**Given records**

⁂

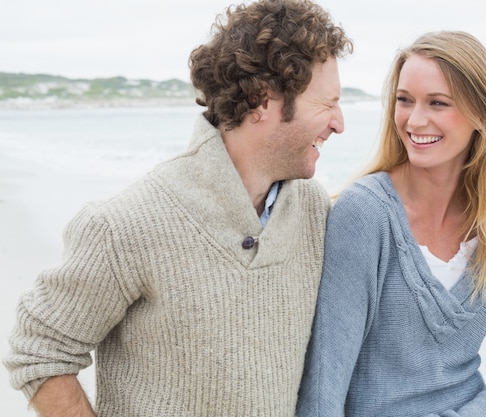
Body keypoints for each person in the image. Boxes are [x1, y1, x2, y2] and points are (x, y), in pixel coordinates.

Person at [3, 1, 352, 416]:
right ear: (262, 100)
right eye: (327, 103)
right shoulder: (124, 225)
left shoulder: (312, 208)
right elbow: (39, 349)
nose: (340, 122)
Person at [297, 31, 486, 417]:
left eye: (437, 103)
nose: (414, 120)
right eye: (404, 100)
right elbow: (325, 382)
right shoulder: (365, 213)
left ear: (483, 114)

⁂

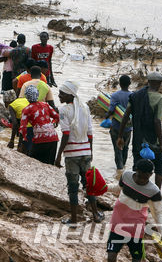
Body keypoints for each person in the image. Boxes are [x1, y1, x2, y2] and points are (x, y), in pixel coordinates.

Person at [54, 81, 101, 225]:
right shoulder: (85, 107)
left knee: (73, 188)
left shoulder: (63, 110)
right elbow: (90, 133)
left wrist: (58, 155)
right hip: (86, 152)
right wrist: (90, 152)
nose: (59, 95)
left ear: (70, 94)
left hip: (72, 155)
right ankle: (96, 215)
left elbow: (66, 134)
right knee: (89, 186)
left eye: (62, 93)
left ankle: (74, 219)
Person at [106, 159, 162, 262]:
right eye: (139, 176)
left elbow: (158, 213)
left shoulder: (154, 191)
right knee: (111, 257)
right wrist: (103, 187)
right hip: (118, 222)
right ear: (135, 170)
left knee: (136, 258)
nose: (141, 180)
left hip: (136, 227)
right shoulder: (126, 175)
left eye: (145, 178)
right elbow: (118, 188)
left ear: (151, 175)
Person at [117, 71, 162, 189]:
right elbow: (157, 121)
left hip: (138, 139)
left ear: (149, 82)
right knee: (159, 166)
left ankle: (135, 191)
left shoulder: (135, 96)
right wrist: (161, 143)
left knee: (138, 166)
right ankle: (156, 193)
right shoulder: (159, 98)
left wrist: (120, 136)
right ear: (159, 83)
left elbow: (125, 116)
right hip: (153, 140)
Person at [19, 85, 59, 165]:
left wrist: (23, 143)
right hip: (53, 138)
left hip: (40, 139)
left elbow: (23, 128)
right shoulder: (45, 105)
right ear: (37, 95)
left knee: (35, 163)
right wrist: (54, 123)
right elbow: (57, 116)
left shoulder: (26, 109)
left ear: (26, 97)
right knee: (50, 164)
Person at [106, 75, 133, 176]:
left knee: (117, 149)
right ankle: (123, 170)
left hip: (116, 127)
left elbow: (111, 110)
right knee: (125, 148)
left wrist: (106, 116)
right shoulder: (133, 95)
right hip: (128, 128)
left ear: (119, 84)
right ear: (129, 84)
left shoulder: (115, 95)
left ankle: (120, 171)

⁂

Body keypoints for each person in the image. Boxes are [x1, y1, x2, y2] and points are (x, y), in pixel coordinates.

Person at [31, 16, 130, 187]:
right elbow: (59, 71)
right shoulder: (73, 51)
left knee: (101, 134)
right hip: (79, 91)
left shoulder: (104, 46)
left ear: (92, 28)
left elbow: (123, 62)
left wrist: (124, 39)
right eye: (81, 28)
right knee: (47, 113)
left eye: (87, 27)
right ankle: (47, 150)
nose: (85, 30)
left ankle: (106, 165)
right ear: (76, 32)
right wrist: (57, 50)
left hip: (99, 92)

⁂

**Instructions for the task**
Of the lines above, copy each one that contains the word "wrist".

**Written reply**
left wrist: (58, 155)
right wrist: (90, 152)
right wrist: (103, 187)
right wrist: (161, 143)
left wrist: (120, 136)
left wrist: (23, 143)
right wrist: (54, 123)
left wrist: (106, 116)
left wrist: (124, 39)
right wrist: (57, 50)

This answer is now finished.